I’m working on a longitudinal analysis of a binary outcome across 4 intervention arms using a GLMM and I am confused about the response values shown in the plots generated by conditional_effects().
This is the plot of predicted probabilities from predict():
The numbers roughly match an earlier plot I made when looking at the outcome at each follow-up visit. The percentage of the outcome event for the AMMI + PS + Coach group goes above 20% and the predicted probability in the last plot goes above 0.20.
However, when I use conditional_effects(), I get the following plot where the magnitude of the response is much smaller. (the x-scale is different, but the result is the same if transform back to days since baseline)
Is conditional_effects() giving me predicted probabilities or something else? I’m also thinking it might be due to differences in handling the random effect or the smoothing I apply in the first plot.
Here is my code:
# code for plotting raw data at each visit
d %>% group_by(VISIT, arm, PREP_RE) %>% summarise(n = n(), .groups="drop_last") %>%
mutate(`%` = n/sum(n) * 100) %>%
filter(PREP_RE == 1) %>%
ggplot(aes(x = VISIT, y = `%`, group = arm, color = arm)) +
geom_line() + geom_point()
# model
mod_quad = brm(PREP_RE ~ arm*scaled_time + (1|ENROLLMENT_ID) + I(scaled_time^2),
data = d, cores = 4, iter = 2000,
family = bernoulli(link = "logit"))
# conditional effects plot
conditional_effects(mod_quad)
# get predicted probabilities
d2 = d %>%
filter(!is.na(PREP_RE)) %>%
mutate(predicted = predict(mod_quad, type = "response")[ , 1])
# plot predicted probability
ggplot(d2, aes(x = time, y = predicted, color = arm)) +
geom_smooth(se = F) +
labs(x = "Days since baseline", y = "predicted probability")
Welcome. Thanks for the detailed posting and sorry about they delay.
These are two different things. One is giving you predictions based on the fitted model (predict) and the other (conditional_effects) shows the effects of categorical or numeric predictors. I tend to think of these as what could be given some future data (predict) and what is happening right now (conditional_effects) given the current data and model.
predict (which is a wrapper around posterior_predict) returns the posterior mean and 95% credible interval for each data point, including uncertainty due to residual error. (Also, I don’t think the predict “method” for brmsfit objects has a type argument, but returns predictions on the response scale by default; see the help for predict.brmsfit).
conditional_effects, on the other hand, by default uses posterior_epred (this can be changed with the method argument), which returns the expected (fitted) values from the posterior distribution (that is, excluding uncertainty due to residual error). (FYI, just as you can use predict as a wrapper around posterior_predict, you can also use fitted as a wrapper around posterior_epred.) The uncertainty bands with conditional_effects should therefore be narrower than those returned by predict on the same data values.

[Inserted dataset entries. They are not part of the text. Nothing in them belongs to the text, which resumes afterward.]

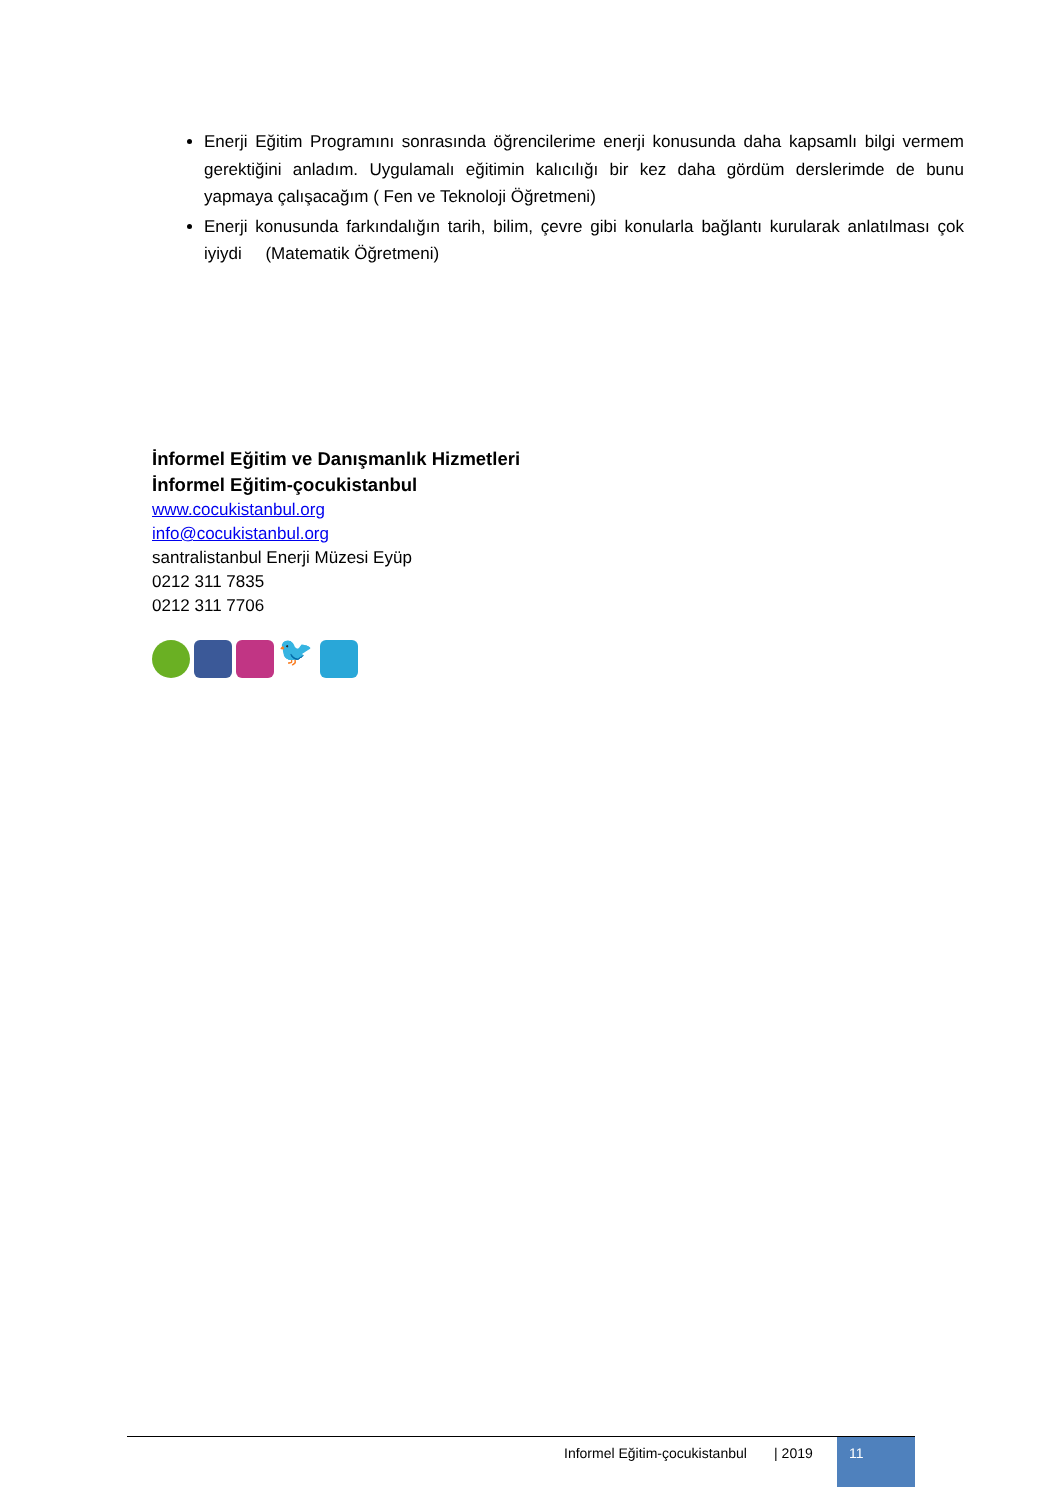Enerji Eğitim Programını sonrasında öğrencilerime enerji konusunda daha kapsamlı bilgi vermem gerektiğini anladım. Uygulamalı eğitimin kalıcılığı bir kez daha gördüm derslerimde de bunu yapmaya çalışacağım ( Fen ve Teknoloji Öğretmeni)
Enerji konusunda farkındalığın tarih, bilim, çevre gibi konularla bağlantı kurularak anlatılması çok iyiydi (Matematik Öğretmeni)
İnformel Eğitim ve Danışmanlık Hizmetleri
İnformel Eğitim-çocukistanbul
www.cocukistanbul.org
info@cocukistanbul.org
santralistanbul Enerji Müzesi Eyüp
0212 311 7835
0212 311 7706
🐦
Informel Eğitim-çocukistanbul | 2019 11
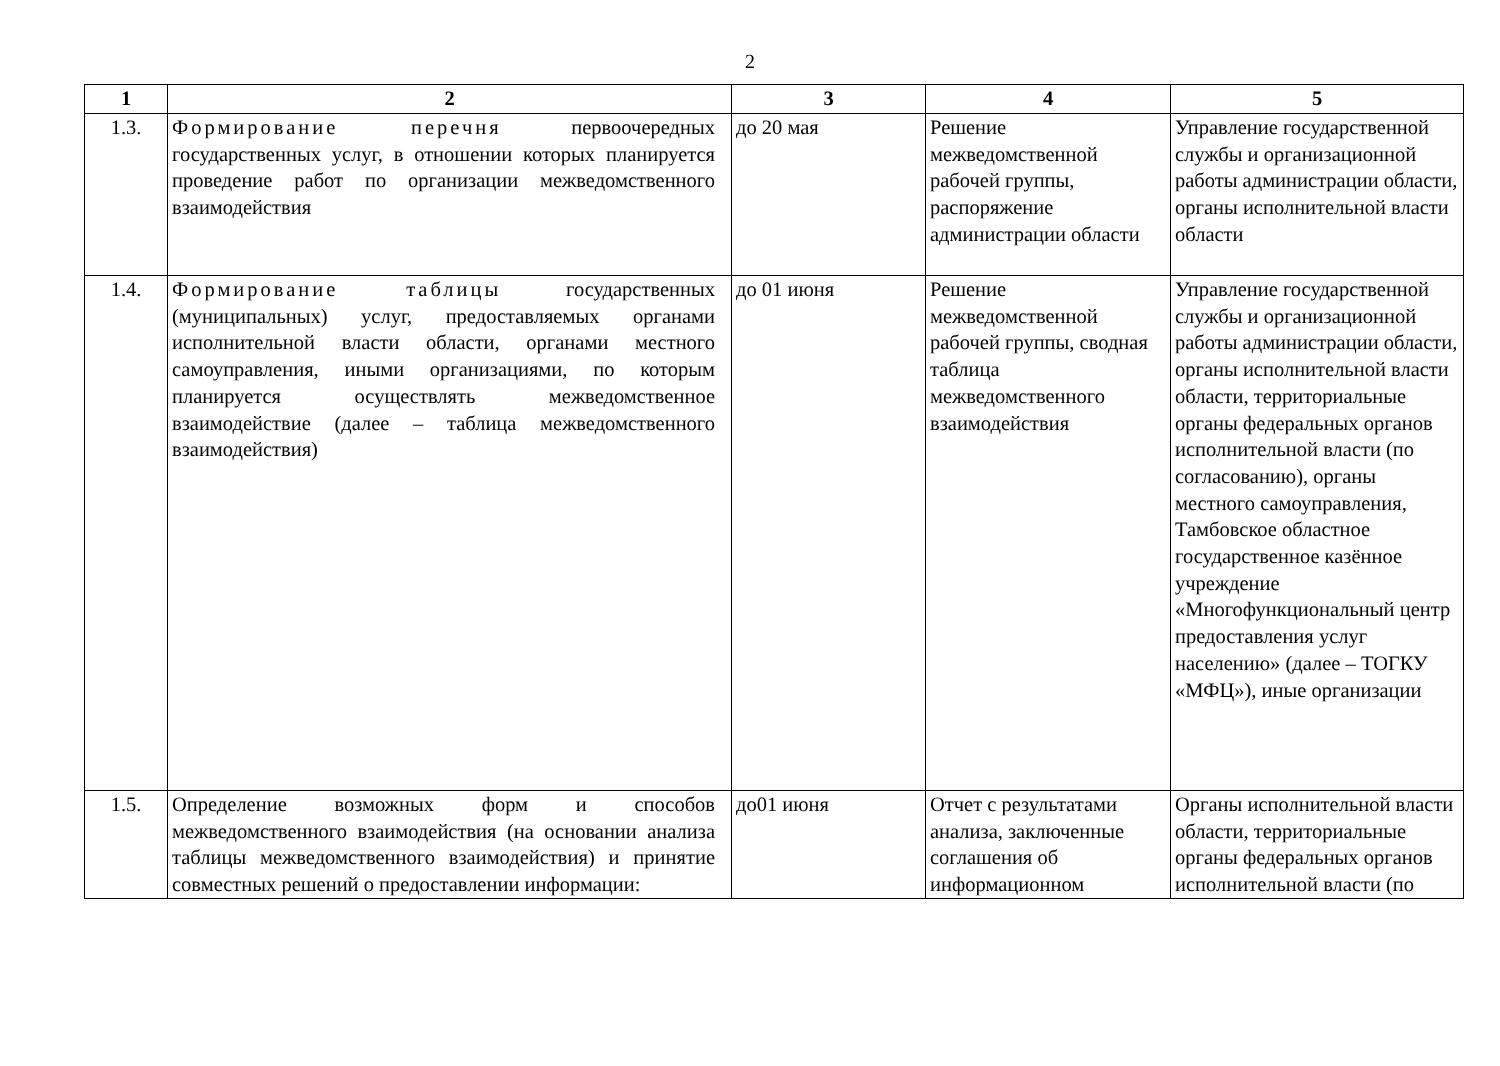2
| 1 | 2 | 3 | 4 | 5 |
| --- | --- | --- | --- | --- |
| 1.3. | Формирование перечня первоочередных государственных услуг, в отношении которых планируется проведение работ по организации межведомственного взаимодействия | до 20 мая | Решение межведомственной рабочей группы, распоряжение администрации области | Управление государственной службы и организационной работы администрации области, органы исполнительной власти области |
| 1.4. | Формирование таблицы государственных (муниципальных) услуг, предоставляемых органами исполнительной власти области, органами местного самоуправления, иными организациями, по которым планируется осуществлять межведомственное взаимодействие (далее – таблица межведомственного взаимодействия) | до 01 июня | Решение межведомственной рабочей группы, сводная таблица межведомственного взаимодействия | Управление государственной службы и организационной работы администрации области, органы исполнительной власти области, территориальные органы федеральных органов исполнительной власти (по согласованию), органы местного самоуправления, Тамбовское областное государственное казённое учреждение «Многофункциональный центр предоставления услуг населению» (далее – ТОГКУ «МФЦ»), иные организации |
| 1.5. | Определение возможных форм и способов межведомственного взаимодействия (на основании анализа таблицы межведомственного взаимодействия) и принятие совместных решений о предоставлении информации: | до01 июня | Отчет с результатами анализа, заключенные соглашения об информационном | Органы исполнительной власти области, территориальные органы федеральных органов исполнительной власти (по |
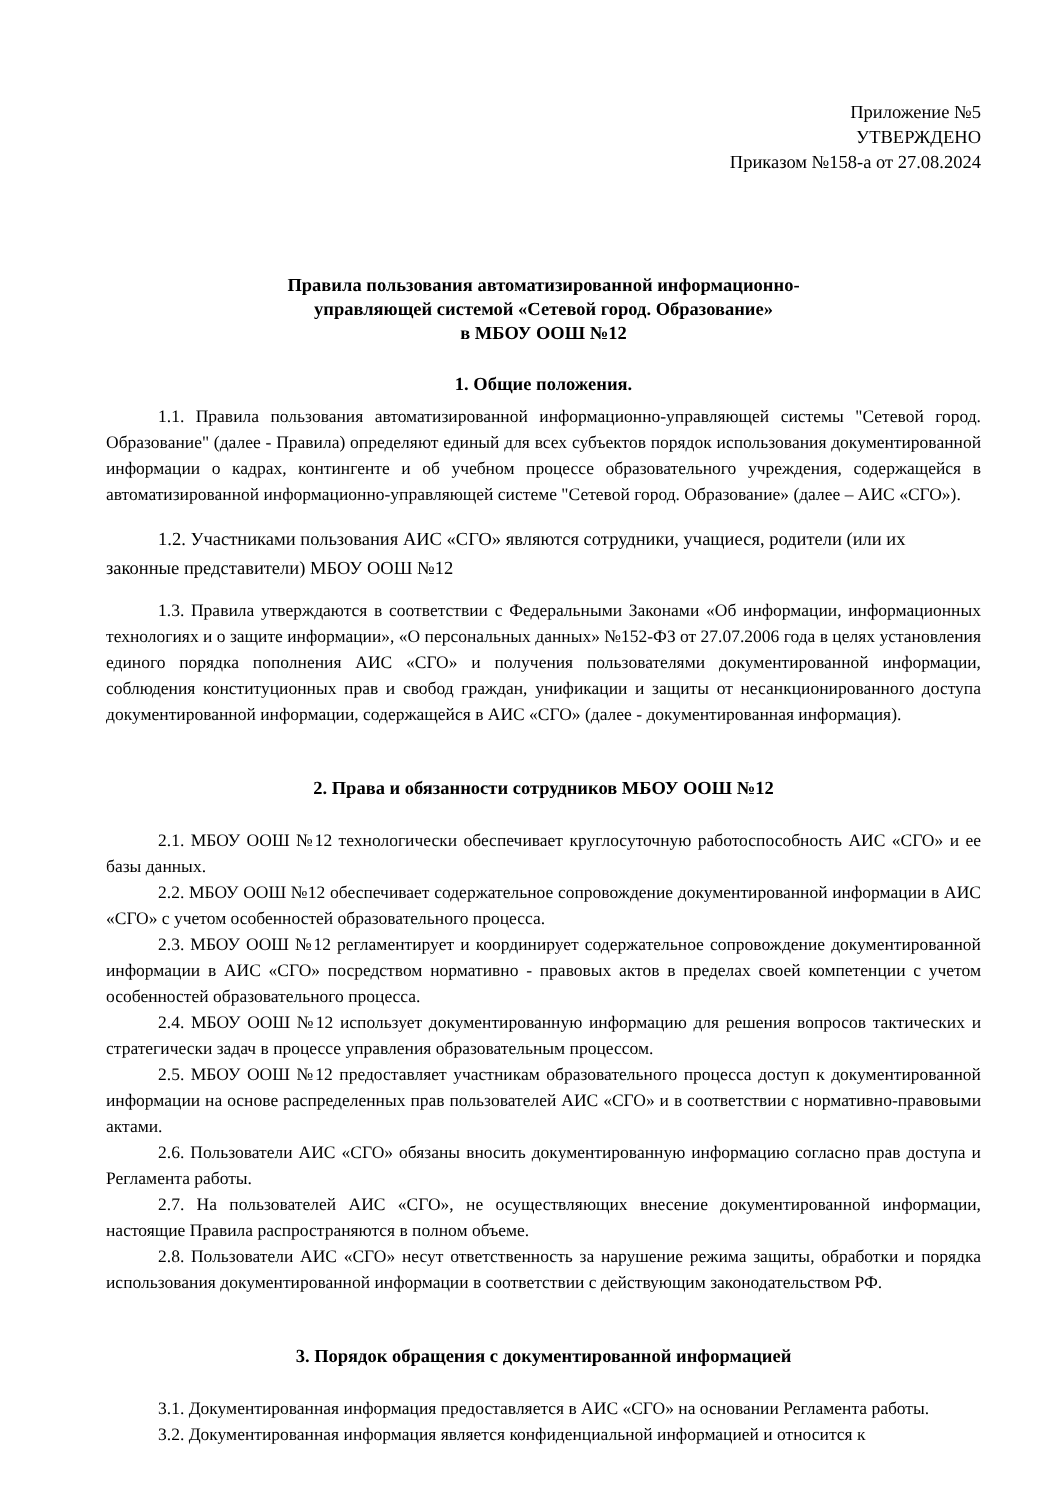Приложение №5
УТВЕРЖДЕНО
Приказом №158-а от 27.08.2024
Правила пользования автоматизированной информационно-
управляющей системой «Сетевой город. Образование»
в МБОУ ООШ №12
1. Общие положения.
1.1. Правила пользования автоматизированной информационно-управляющей системы "Сетевой город. Образование" (далее - Правила) определяют единый для всех субъектов порядок использования документированной информации о кадрах, контингенте и об учебном процессе образовательного учреждения, содержащейся в автоматизированной информационно-управляющей системе "Сетевой город. Образование» (далее – АИС «СГО»).
1.2. Участниками пользования АИС «СГО» являются сотрудники, учащиеся, родители (или их законные представители) МБОУ ООШ №12
1.3. Правила утверждаются в соответствии с Федеральными Законами «Об информации, информационных технологиях и о защите информации», «О персональных данных» №152-ФЗ от 27.07.2006 года в целях установления единого порядка пополнения АИС «СГО» и получения пользователями документированной информации, соблюдения конституционных прав и свобод граждан, унификации и защиты от несанкционированного доступа документированной информации, содержащейся в АИС «СГО» (далее - документированная информация).
2. Права и обязанности сотрудников МБОУ ООШ №12
2.1. МБОУ ООШ №12 технологически обеспечивает круглосуточную работоспособность АИС «СГО» и ее базы данных.
2.2. МБОУ ООШ №12 обеспечивает содержательное сопровождение документированной информации в АИС «СГО» с учетом особенностей образовательного процесса.
2.3. МБОУ ООШ №12 регламентирует и координирует содержательное сопровождение документированной информации в АИС «СГО» посредством нормативно - правовых актов в пределах своей компетенции с учетом особенностей образовательного процесса.
2.4. МБОУ ООШ №12 использует документированную информацию для решения вопросов тактических и стратегически задач в процессе управления образовательным процессом.
2.5. МБОУ ООШ №12 предоставляет участникам образовательного процесса доступ к документированной информации на основе распределенных прав пользователей АИС «СГО» и в соответствии с нормативно-правовыми актами.
2.6. Пользователи АИС «СГО» обязаны вносить документированную информацию согласно прав доступа и Регламента работы.
2.7. На пользователей АИС «СГО», не осуществляющих внесение документированной информации, настоящие Правила распространяются в полном объеме.
2.8. Пользователи АИС «СГО» несут ответственность за нарушение режима защиты, обработки и порядка использования документированной информации в соответствии с действующим законодательством РФ.
3. Порядок обращения с документированной информацией
3.1. Документированная информация предоставляется в АИС «СГО» на основании Регламента работы.
3.2. Документированная информация является конфиденциальной информацией и относится к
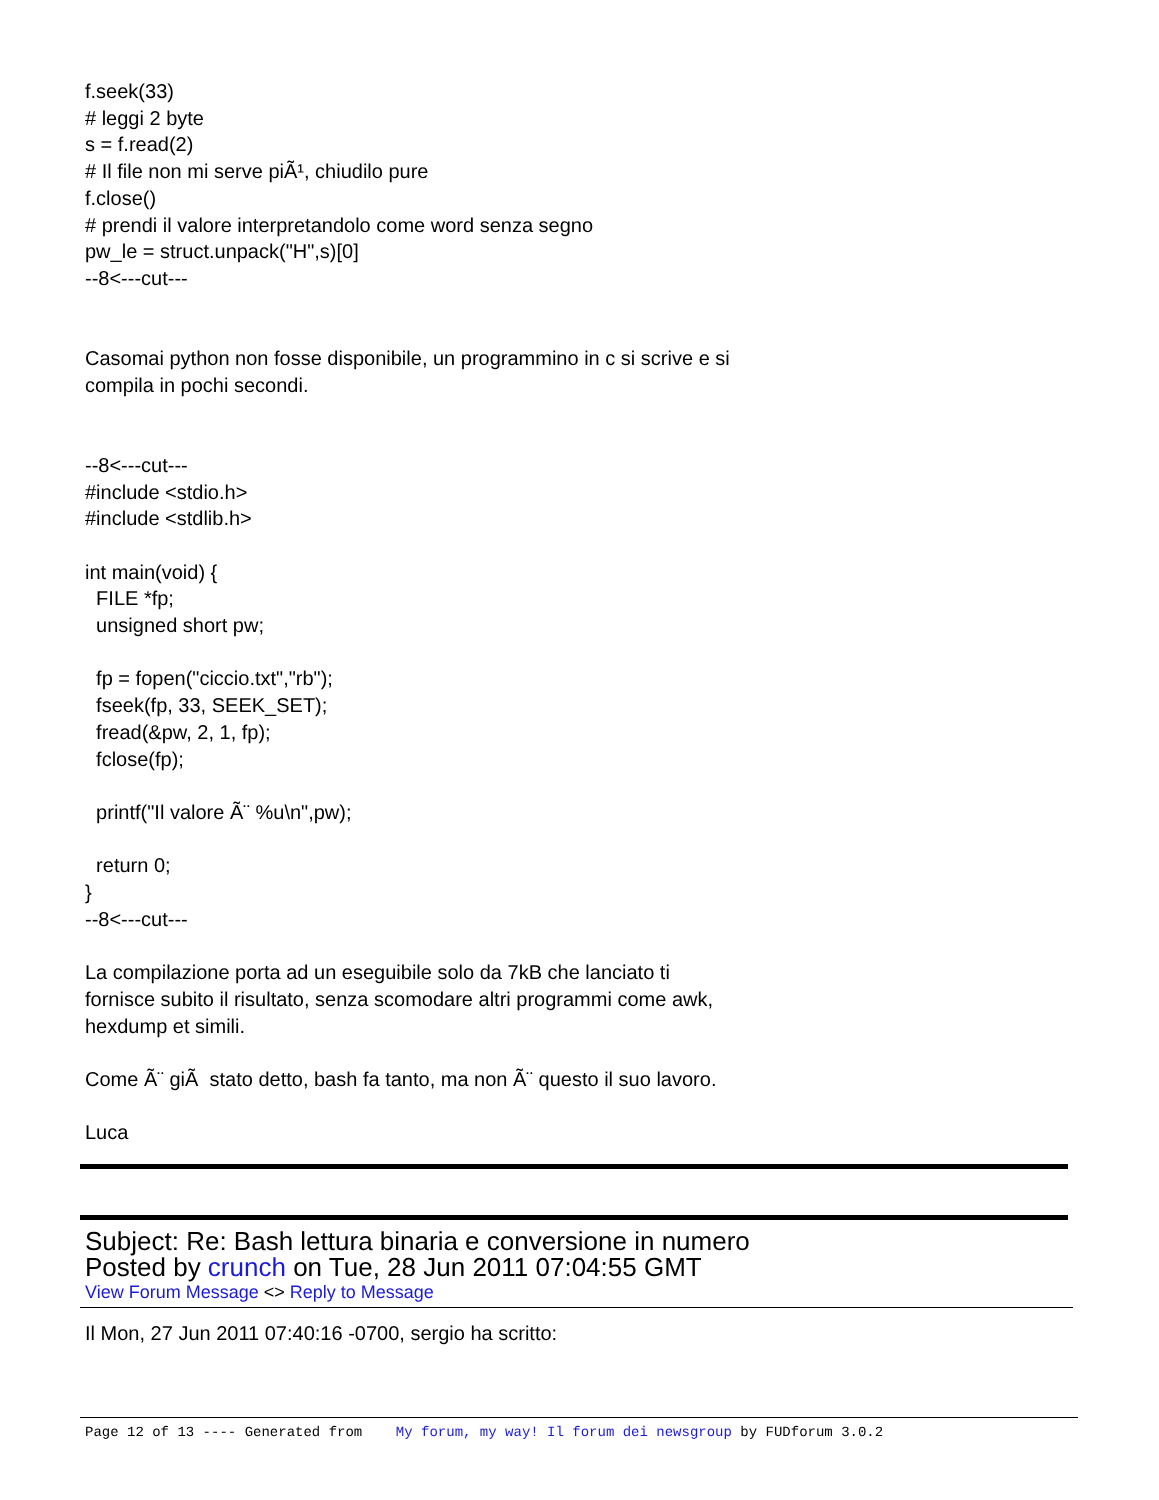f.seek(33)
# leggi 2 byte
s = f.read(2)
# Il file non mi serve piÃ¹, chiudilo pure
f.close()
# prendi il valore interpretandolo come word senza segno
pw_le = struct.unpack("H",s)[0]
--8<---cut---


Casomai python non fosse disponibile, un programmino in c si scrive e si
compila in pochi secondi.


--8<---cut---
#include <stdio.h>
#include <stdlib.h>

int main(void) {
  FILE *fp;
  unsigned short pw;

  fp = fopen("ciccio.txt","rb");
  fseek(fp, 33, SEEK_SET);
  fread(&pw, 2, 1, fp);
  fclose(fp);

  printf("Il valore Ã¨ %u\n",pw);

  return 0;
}
--8<---cut---

La compilazione porta ad un eseguibile solo da 7kB che lanciato ti
fornisce subito il risultato, senza scomodare altri programmi come awk,
hexdump et simili.

Come Ã¨ giÃ  stato detto, bash fa tanto, ma non Ã¨ questo il suo lavoro.

Luca
Subject: Re: Bash lettura binaria e conversione in numero
Posted by crunch on Tue, 28 Jun 2011 07:04:55 GMT
View Forum Message <> Reply to Message
Il Mon, 27 Jun 2011 07:40:16 -0700, sergio ha scritto:
Page 12 of 13 ---- Generated from My forum, my way! Il forum dei newsgroup by FUDforum 3.0.2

For a given predictor variable, conditional_effects sets other fixed effects to their mean (for numeric) or reference level (for categorical). conditional_effects actually returns a list containing a data frame for each predictor and interaction. These data frames are then used to generate the conditional_effects plots. You can see the structure of the returned object if you do:
ce = conditional_effects(mod_quad)
str(ce)
One thing to be aware of is that by default conditional_effects excludes random effects when calculating predictions. You can include random effects by setting re_formula=NULL (the default is re_formula=NA). On the other hand, predict/posterior_predict and fitted/posterior_epred include random effects by default but you can exclude them by setting re_formula=NA.
I’m not sure why the response values are so different in your various plots. As far as I know, for brmsfit objects, the predict and fitted functions return predictions on the response scale by default. It’s hard to tell what’s going on without knowing more about d and d2. Also, using the predicted value for each data point (from the predict function) and then geom_smooth to average over those averages doesn’t seem kosher. I think you need to work with the raw posterior draws and then calculate some sort of “average marginal effect” but that one is above my pay grade. Hopefully one of the experts will chime in.
I think the issue is due to whether I take into account the random effects. If I set re_formula=NA in my predict call, then I get results similar to what I am seeing with conditional_effects().
This is a good suggestion and I think I really should have been trying to work with the raw samples in the first place. I was avoiding this approach initially because we had several different models that would have been a headache to code this for. Now that we’ve paired down our list of models, I think this is the right way to go.